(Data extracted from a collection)
====================
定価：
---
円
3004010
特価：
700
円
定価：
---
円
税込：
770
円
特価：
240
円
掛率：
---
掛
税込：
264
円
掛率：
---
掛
====================
Every entry should be printed again exactly as written.

*Problem solution:*
定価：
---
円
3004010
特価：
700
円
定価：
---
円
税込：
770
円
特価：
240
円
掛率：
---
掛
税込：
264
円
掛率：
---
掛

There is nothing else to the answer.